As mentioned earlier, the equation of $\overline{v_i}$ includes those variables that include in their definition $v_i$. Hence why we use both $\overline{v_9}$ and $\overline{v_3}$ when computing the adjoint $v_2$ . In practice, when implementing this algorithm, we build a dependency graph whose nodes are the intermediary values, the inputs, and the outputs. In this graph, $v_i$ is connected to $v_j$ if $v_j$ includes $v_i$ in its definition. Computing the derivative amounts to traversing this graph forwards to compute the values $v_i$, then traversing it backward to propagate the adjoints. This is precisely the back-propagation algorithm used in training neural networks.

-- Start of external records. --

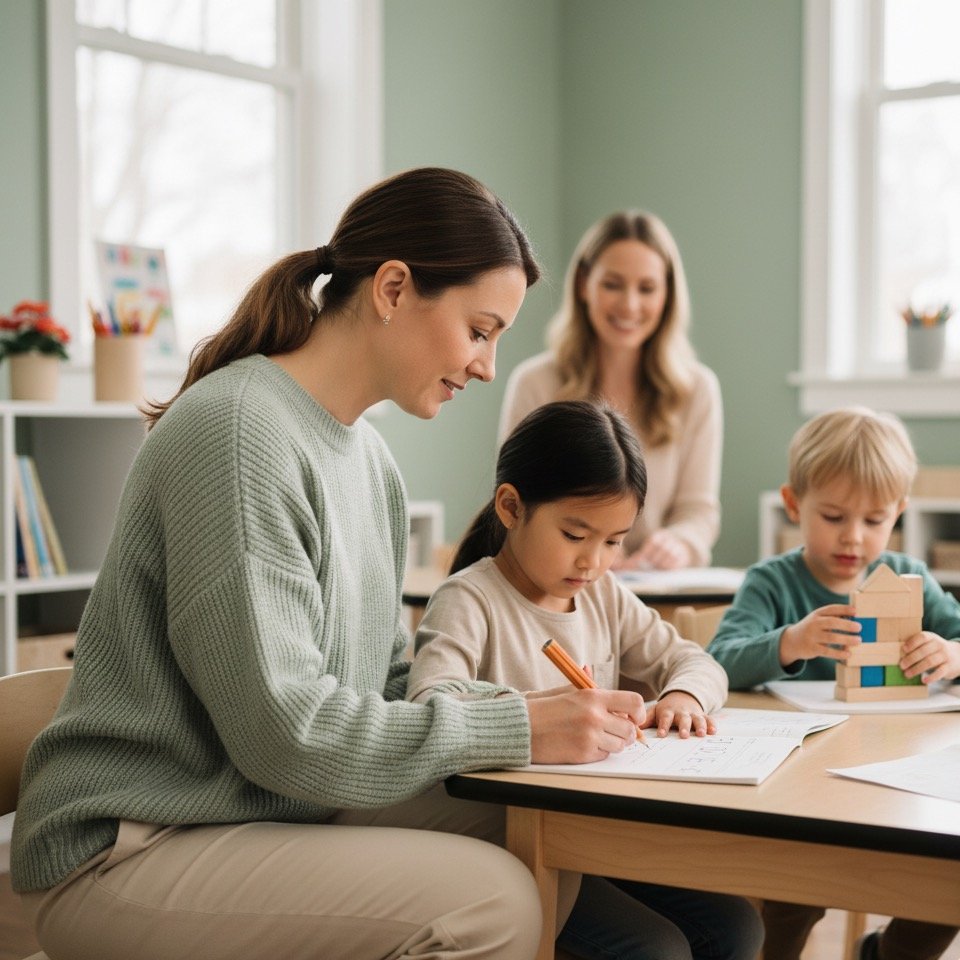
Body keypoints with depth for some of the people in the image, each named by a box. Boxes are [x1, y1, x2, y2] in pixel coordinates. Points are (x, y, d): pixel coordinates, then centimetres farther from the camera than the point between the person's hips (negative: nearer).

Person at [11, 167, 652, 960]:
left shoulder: (370, 458, 9)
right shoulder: (238, 429, -19)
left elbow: (387, 678, 12)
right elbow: (281, 727, -22)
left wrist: (546, 713, -3)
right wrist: (515, 729, -18)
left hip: (275, 808, 9)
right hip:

For our running example, the graph looks like this:

To formalize a little our graph-oriented algorithm from the previous paragraph, let's introduce some definitions. Let $f_v: \mathbb{R}^r \to \mathbb{R}$ be the function that vertex $v$ computes, and let $\partial_1 f_v, \cdots, \partial_r f_v$ be its partial derivatives that are statically known. Let $I_v$ be the vector of the vertices with an outgoing edge to $v$. Let $O_v$ be the set of vertices that $v$ has an outgoing edge. And finally let $i(v_1, v_2)$ be the index that $v_1$ is connected to $v_2$ on. For example, $f_{v_2}(x_1, x_2) = \frac{x_1}{x_2}$, $\partial_1 f_{v_2} = \frac{1}{x_2}$, $\partial_2 f_{v_2} = -\frac{x_1}{x_2^2}$. And $I_{v_2} = [v_1, v_3]$, here the order matters, since $f_{v_2}(I_{v_2})$ should be the value of $v_2$. And $O_{v_2} = \{v_3, v_9\}$, and $i(v_1, v_2) = 1$, and $i(v_3, v_2) = 2$. Then: $$ \overline{x} = \sum_{v \in O_x} \overline{v} \cdot \partial_{i(x,v)}f_v\left(I_v\right) $$

And finally, for completeness, here are the adjoints for our running example: $$ \begin{align*} \overline{f} &= 1 \\ \overline{v_9} &= \overline{y} \\ \overline{v_8} &= \overline{v_9} v_2 \\ \overline{v_7} &= \overline{v_8} \\ \overline{v_6} &= \overline{v_7} v_4 \\ \overline{v_5} &= \overline{v_6} x_2 \\ \overline{v_4} &= \overline{v_7} v_4 \\ \overline{v_3} &= \overline{v_8} \\ \overline{v_2} &= \overline{v_3} cos(v_2) + \overline{v_9} v_8 \\ \overline{v_1} &= \overline{v_2} \frac{1}{x_3} \\ \overline{x_3} &= \overline{v_4} e^{x_3} - \overline{v_2} \frac{v_1}{x_3^2} \\ \overline{x_2} &= \overline{v_6} v_5 \\ \overline{x_1} &= \overline{v_1} \frac{1}{x_1} + \overline{v_5} cos(x_1) \\ \end{align*} $$

This is all! One last observation is that in a single backward pass of $f$ we have managed to compute all its partial derivatives. Which explains why in a neural network setting reverse-mode AD is exclusively used.

To deal with $f: \mathbb{R}^n \to \mathbb{R}^m$ (since in our example $m=1$), we will have to compute $m$ different programs for each output. We can of course reuse the same trick of introducing a direction $s$ and setting $\overline{y_i} = \frac{\partial s}{\partial y_i}$. To compute all $\frac{\partial y_1}{\partial x_i}$ we just set $\overline{y_1} = 1$ and every other $\overline{y_i} = 0$.

So, when should we use each method? If we are differentiating $f: \mathbb{R}^n \to \mathbb{R}^m$, and $n \leq m$ then the numerical method is the simplest to implement, while the forward-mode AD is the fastest. And if $n > m$ then reverse-mode AD is the fastest.